The Eve template comes with an atlas of the different anatomical structures of the brain (not only the White Matter structures, despite the name White Matter Parcellation Map). There are 3 different types of WMPM available.

For instance, to obtain the WMPM type I, the following command should be used:

map <- readEveMap(type="I")

The label dictionary can be loaded as a data frame into R using

labels <- getEveMapLabels(type="I")

Curation of the labels

The script createLabels.R was used to clean the labels of the Eve atlas anatomical structures; there were some inconsistencies in the labels. The command getEveMapLabels() automatically loads the curated labels.
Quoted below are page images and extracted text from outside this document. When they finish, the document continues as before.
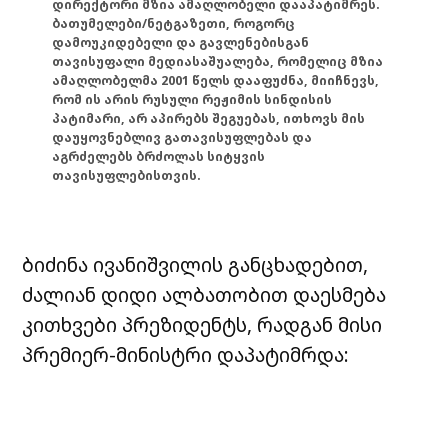
დირექტორი მზია ამაღლობელი დააპატიმრეს.
ბათუმელები/ნეტგაზეთი, როგორც
დამოუკიდებელი და გავლენებისგან
თავისუფალი მედიასაშუალება, რომელიც მზია
ამაღლობელმა 2001 წელს დააფუძნა, მიიჩნევს,
რომ ის არის რუსული რეჟიმის სინდისის
პატიმარი, არ აპირებს შეგუებას, ითხოვს მის
დაუყოვნებლივ გათავისუფლებას და
აგრძელებს ბრძოლას სიტყვის
თავისუფლებისთვის.
ბიძინა ივანიშვილის განცხადებით,
ძალიან დიდი ალბათობით დაესმება
კითხვები პრეზიდენტს, რადგან მისი
პრემიერ-მინისტრი დაპატიმრდა:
## 5. Summary of the files and functions
File Description Reader
JHU_MNI_SS_TI.nii.gz T1-w Eve Template readEve("T1")
JHU_MNI_SS_T2.nii.gz T2-w Eve Template readEve("T2")
JHU_MNI_SS_Brain.nii.gz T1-w Eve Template, skull stripped readEve("Brain")
JHU_MNI_SS_Brain_Mask.nii.gz T1-w Eve Template, brain mask readEve("Brain_Mask")
Tissue Segmentation:
JHU_MNI_SS_Brain_FAST_seg.nii.gz FSL FAST tissue classes (1=CSF, 2=GM, 3=WM) readEveSeg()
White Matter Parcellation Map:
JHU_MNI_SS_WMPM_Type-I.nii.gz White Matter Parcellation Map (Type I) readEveMap("I")
JHU_MNI_SS_WMPM_Type-II.nii.gz White Matter Parcellation Map (Type II) readEveMap("II")
JHU_MNI_SS_WMPM_Type-III.nii.gz White Matter Parcellation Map (Type III) readEveMap("III")
eve_map_labels.rda White Matter Parcellation Map labels (I) getEveMapLabels("I")
eve_map_labels.rda White Matter Parcellation Map labels (II) getEveMapLabels("II")
eve_map_labels.rda White Matter Parcellation Map labels (III) getEveMapLabels("III")
## 6. Miscellaneous

The GitHub repository https://github.com/muschellij2/Eve_Atlas from John Muschelli includes a useful discussion on how the Eve template compares to the MNI152 template and to the Rorden T1 image. The dimensions of the 3 templates do not agree, and different solutions are proposed to match the voxel locations, either by dropping slides, interpolating or performing a non-linear transformation. The files for the transformed templates are included in the repository.